祁砚清摸了摸鼻子,坐在床上清了清嗓子,“谈哥。”
谈妄:“别叫我哥,我该叫你祖宗。”
祁砚清淡定被嘲,看了眼还在昏睡的陆以朝,“他人没事吧?”
“死不了。”谈妄说,“大不了就是瘸一辈子,再大不了就是胃出血留个后遗症,问题不大,能活。”
“一个刚出了车祸胃出血吐血腿骨折动了手术的病人,能有这么大能耐,那是医学的进步。”
谈妄甩了甩病例,出门前又跟祁砚清说,“住着吧,你不要出这间病房。”
祁砚清:“知道了。”
祁砚清坐在旁边看着陆以朝,他在国外封闭训练了两天,没问陆以朝在干什么,还以为他自己就去休息了。
现在想想他哪有时间休息,赛场上那么多要动的东西,这傻子一直在盯着吧。
回程的事情也是他安排的。
祁砚清撑着床,看着陆以朝苍白的脸色,倒不是觉得愧疚,只是感觉跟陆以朝相比,他的关心有点少。
陆以朝是晚上醒的,醒过来的时候脑子还是懵的,半睁着眼皮看天花板。
身体没什么感觉,疼麻了,没什么力气。
“醒了啊?”祁砚清在旁边坐着,沾湿棉棒浸了浸他起皮的嘴唇,“还有哪里不舒服。
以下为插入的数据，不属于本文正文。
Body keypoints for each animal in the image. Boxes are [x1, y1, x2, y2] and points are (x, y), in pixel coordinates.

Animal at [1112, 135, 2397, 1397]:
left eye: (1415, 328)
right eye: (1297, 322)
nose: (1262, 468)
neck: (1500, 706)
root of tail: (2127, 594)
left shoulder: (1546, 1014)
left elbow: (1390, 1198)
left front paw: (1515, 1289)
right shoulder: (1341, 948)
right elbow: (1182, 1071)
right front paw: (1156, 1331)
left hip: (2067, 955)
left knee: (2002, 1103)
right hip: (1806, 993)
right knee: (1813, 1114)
”
陆以朝抿了抿唇,一看到他就笑了,伸着手要牵。
祁砚清不给他牵,就趴在床边看着他,“不舒服怎么一直不说。”
“当时觉得还好,下飞机的时候耳鸣了才有点头晕……牵一下,手给我。”
祁砚清把手给他,他的手很凉,指骨很硬,被握住的时候特别舒服。
“担心我了?”陆以朝咳了两声,笑着说,“只要在你身边待着,我就不会很难受,这点伤三两天就能好。”
祁砚清应了两声,给他释放omega安抚信息素。
“不要了,你的腺体还在休眠状态,过度释放信息素不太好。”
病房里已经有很浓的玫瑰香气了,他昏睡的时候,祁砚清应该一直在释放。
“不要了清清。”陆以朝拉低他的身体,手捂在他的腺体上,声音低哑,“上来陪我躺一会儿。”
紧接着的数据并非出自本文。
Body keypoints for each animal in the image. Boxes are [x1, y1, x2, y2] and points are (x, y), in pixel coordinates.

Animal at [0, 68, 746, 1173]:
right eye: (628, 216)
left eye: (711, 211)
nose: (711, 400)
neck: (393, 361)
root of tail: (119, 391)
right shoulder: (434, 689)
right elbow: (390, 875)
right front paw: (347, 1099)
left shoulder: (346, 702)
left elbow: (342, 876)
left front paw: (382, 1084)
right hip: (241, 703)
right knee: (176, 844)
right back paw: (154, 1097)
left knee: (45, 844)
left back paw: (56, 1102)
“我就在这儿看着你。”祁砚清挠着他的掌心,“你继续睡。”
“我想抱着你。”陆以朝又往旁边挪了挪,“让我抱抱你。”
少顷,祁砚清躺在他旁边,陆以朝轻轻搂着他,一脸满足,眼睛半闭着,说话声又小又轻,叫了他一声,“祁砚清。”
“干什么。”
“就是叫叫你。”
病房很安静,灯光偏暗柔和,走廊上的声控灯时亮时暗,祁砚清转身看他,就对上他漆黑深邃的眼睛。
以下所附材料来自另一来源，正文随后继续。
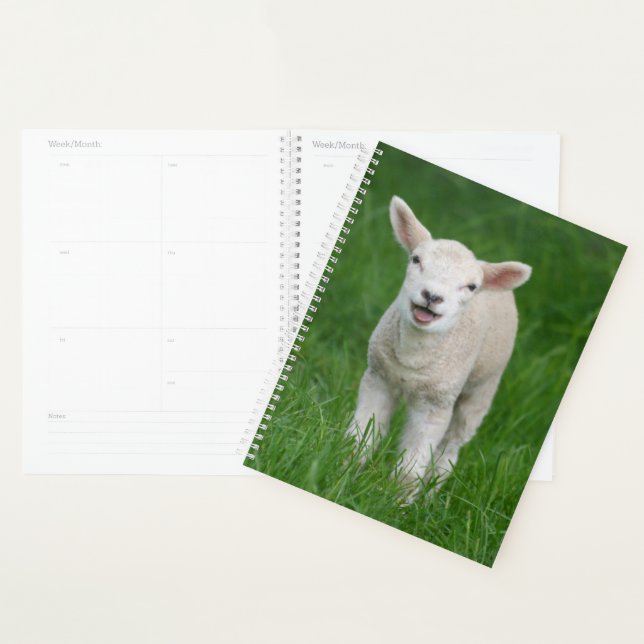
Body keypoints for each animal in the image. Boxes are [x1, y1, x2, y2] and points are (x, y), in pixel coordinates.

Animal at [348, 196, 532, 498]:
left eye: (471, 286)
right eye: (416, 259)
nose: (432, 296)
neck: (412, 359)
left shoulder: (436, 405)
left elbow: (412, 467)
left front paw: (396, 501)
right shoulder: (378, 378)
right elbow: (362, 436)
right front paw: (345, 469)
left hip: (481, 389)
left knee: (452, 447)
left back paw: (431, 494)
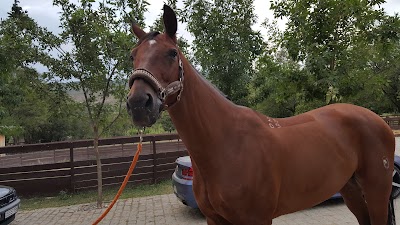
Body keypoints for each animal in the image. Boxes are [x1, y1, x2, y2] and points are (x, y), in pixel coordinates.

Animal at [126, 5, 396, 225]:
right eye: (132, 55)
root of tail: (380, 122)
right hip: (351, 189)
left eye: (172, 53)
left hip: (377, 191)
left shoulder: (258, 219)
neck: (225, 144)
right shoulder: (215, 219)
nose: (139, 103)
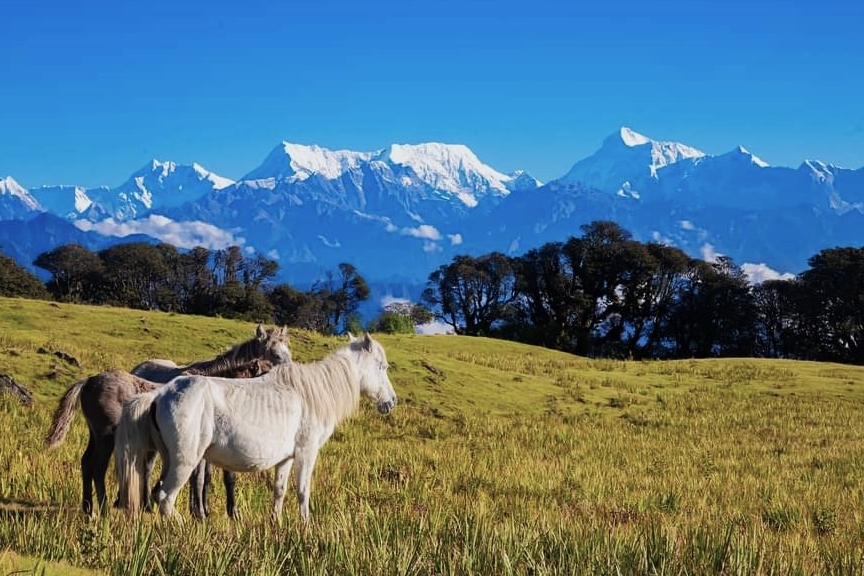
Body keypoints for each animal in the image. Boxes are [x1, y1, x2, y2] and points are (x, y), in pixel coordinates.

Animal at [46, 324, 290, 516]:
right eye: (274, 354)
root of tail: (89, 381)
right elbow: (207, 478)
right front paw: (205, 513)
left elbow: (205, 478)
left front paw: (202, 510)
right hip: (106, 438)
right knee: (98, 468)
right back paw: (105, 509)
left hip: (97, 436)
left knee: (89, 463)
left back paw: (92, 508)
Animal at [115, 330, 398, 524]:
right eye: (381, 367)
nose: (391, 401)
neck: (310, 393)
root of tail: (160, 394)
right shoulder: (307, 453)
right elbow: (303, 491)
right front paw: (306, 526)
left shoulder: (286, 458)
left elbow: (280, 490)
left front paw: (276, 523)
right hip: (185, 462)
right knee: (165, 497)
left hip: (169, 459)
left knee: (156, 492)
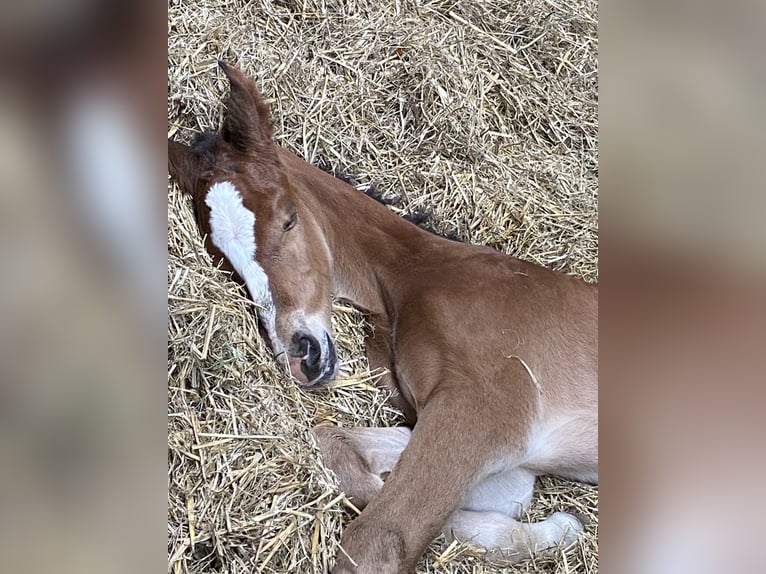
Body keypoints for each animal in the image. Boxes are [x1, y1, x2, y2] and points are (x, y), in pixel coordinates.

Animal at [168, 61, 598, 574]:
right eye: (223, 260)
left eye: (289, 218)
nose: (301, 356)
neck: (419, 278)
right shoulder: (508, 460)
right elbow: (338, 447)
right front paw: (560, 531)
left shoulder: (483, 408)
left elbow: (376, 540)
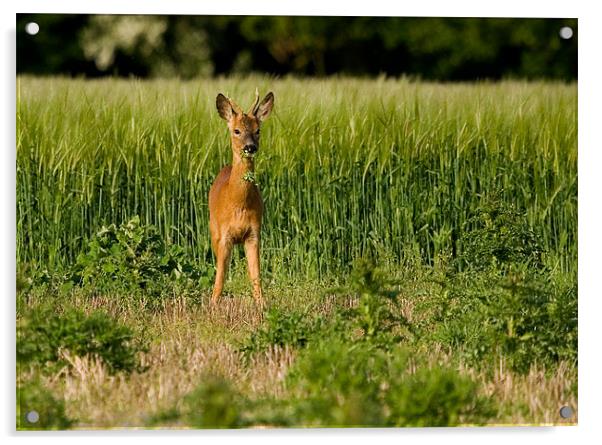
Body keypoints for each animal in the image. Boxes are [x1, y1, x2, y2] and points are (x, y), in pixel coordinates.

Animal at [206, 90, 272, 306]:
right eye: (236, 131)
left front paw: (262, 305)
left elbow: (256, 275)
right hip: (213, 229)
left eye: (258, 130)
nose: (250, 147)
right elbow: (220, 276)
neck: (238, 204)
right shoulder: (224, 236)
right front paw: (213, 304)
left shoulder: (253, 234)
两人对视了好一会儿,祁砚清伸手捏住他的鼻子,“看我干什么。”
陆以朝蹭了蹭他的掌心,“就是想看。”
他们的声音都很低,明明只有两个人却在说悄悄话。
“你今天吃饭了没有。”陆以朝问他。
“没吃,不太饿。”
陆以朝咬了一口他的手指,然后拍了下他的屁股,“吃饭这件事很难?你再胡闹。”
咬牙切齿的一点威严都没有,祁砚清看笑了,用那根被咬的手指像挠小狗下巴似的挠他。
“还笑,严肃点。”陆以朝抓着他的手攥在掌心,还在教训,“我这么一个血淋淋的例子在你面前看不到?非得熬到得了胃病才高兴?一天二十四小时只需要吃三顿饭,你就是欠管教祁砚清。”
话音才刚落下,祁砚清就抱住他,脸埋在他胸口。
“撒娇没用。”陆以朝嘴上凶巴巴,手却搂住他的脊背,下意识拍哄着,“说你两句还跟我闹脾气了。”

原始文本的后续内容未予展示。